The finding is more than minor because it is associated with the occupational radiation safety attribute of program and process and affected the cornerstone objective because it involves unplanned and unintended dose to a worker. Using the Occupational Radiation Safety Significance Determination Process, the inspectors determined that the finding was of very low safety significance because:
- (1) it was an ALARA finding, and (2)the 3-year rolling average collective dose is less than 135 person-rem/unit. In addition, this finding has a crosscutting aspect in the area of human performance associated with work control because the licensee failed to appropriately plan work activities by incorporating job site conditions which may impact radiological safety (H3.a).
Enforcement.
Licensee Technical Specification 5.4.1.a, states that written procedures shall be established, implemented, and maintained covering the applicable procedures recommended in Regulatory Guide 1.33, Revision 2, Appendix A, Section 9e(2).
Section 9e(2) lists procedures for the control of maintenance evolutions including the necessity for minimizing radiation exposure in preparing the detailed work procedures.
Procedure WCI-606, "Work Control Process," Section 6.8.8, states that the work organization will prepare work order instructions which identify significant personnel hazards and place appropriate cautions and warnings within the work instructions.

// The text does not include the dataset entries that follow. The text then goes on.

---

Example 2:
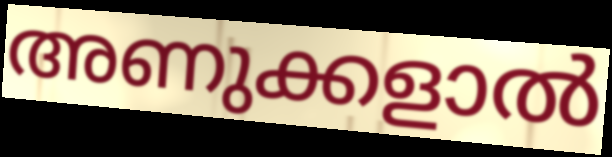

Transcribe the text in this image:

അണുക്കളാൽ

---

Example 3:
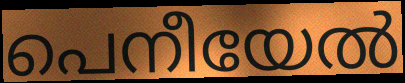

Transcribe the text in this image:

പെനീയേൽ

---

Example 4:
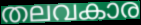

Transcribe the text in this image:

തലവകാര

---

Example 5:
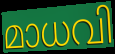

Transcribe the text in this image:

മാധവി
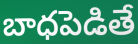
బాధపెడితే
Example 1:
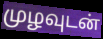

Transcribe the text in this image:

முழவுடன்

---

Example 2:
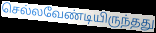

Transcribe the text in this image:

செல்லவேண்டியிருந்தது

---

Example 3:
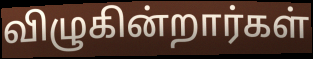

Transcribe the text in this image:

விழுகின்றார்கள்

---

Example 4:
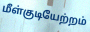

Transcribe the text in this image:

மீள்குடியேற்றம்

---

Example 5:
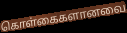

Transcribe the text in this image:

கொள்கைகளானவை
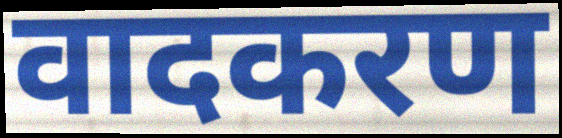
वादकरण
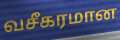
வசீகரமான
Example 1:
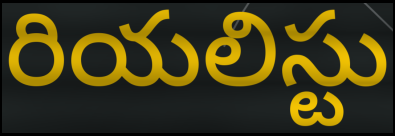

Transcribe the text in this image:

రియలిస్టు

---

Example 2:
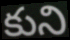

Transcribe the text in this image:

కుని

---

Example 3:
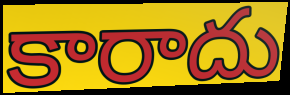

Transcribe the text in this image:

కారాదు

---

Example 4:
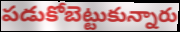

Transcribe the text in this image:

పడుకోబెట్టుకున్నారు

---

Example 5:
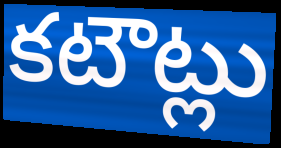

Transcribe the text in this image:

కటౌట్లు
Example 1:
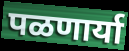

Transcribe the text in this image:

पळणार्या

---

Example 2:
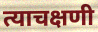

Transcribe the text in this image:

त्याचक्षणी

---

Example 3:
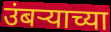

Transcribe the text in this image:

उंबऱ्याच्या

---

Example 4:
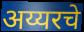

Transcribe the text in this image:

Hazards include radiation, contamination, flammable or explosive gases, hazardous chemicals, asbestos, etc. Contrary to the above, the licensee failed to provide work order instructions that were detailed enough to allow the ALARA Planners to develop an RWP which would provide proper guidance on radiological controls to be used during work on the proximity switch sleeves. Because the finding was of very low safety significance and was documented in the licensees corrective action program as SMF-2006-003877, this finding is being treated as a NCV consistent with Section VI.A of the NRC Enforcement Policy: NCV 05000445;446/2007003-03; Failure to Provide a Detailed Work Plan.
OTHER ACTIVITIES
4OA1 Performance Indicator Verification
.1 Barrier Integrity Cornerstone
a. Inspection Scope
The inspector reviewed a sample of the performance indicator (PI) data submitted by the licensee regarding the barrier integrity cornerstone to verify that the licensees data was reported in accordance with the requirements contained in Nuclear Energy Institute
(NEI) 99-02, "Regulatory Assessment Indicator Guideline," Revision 4. The sample included data taken from shift operations logs for OPT-303, Reactor Coolant System Water Inventory, and the dose equivalent Iodine-131 data from Form CHM-120-101-01, Reactor Coolant System Control, Technical Specification, and Fuel Performance, Mode 1-3," Revisions 4 through 9, for the period April 2006 to March 2007 for both Units 1 and 2. The inspectors interviewed licensee personnel accountable for collecting and evaluating the PI data. The inspector compared this to the information available on the NRC web page for April 2006 to March 2007 for both Units 1 and 2 for the following PIs:
- Units 1 and 2 RCS Activity
- Units 1 and 2 RCS Leakage The inspectors completed four samples in this cornerstone.
b. Findings
No findings of significance were identified.
.2 Occupational Radiation Safety Cornerstone
a. Inspection Scope
- Occupational Exposure Control Effectiveness The inspectors reviewed licensee documents from October 2006 through March 2007.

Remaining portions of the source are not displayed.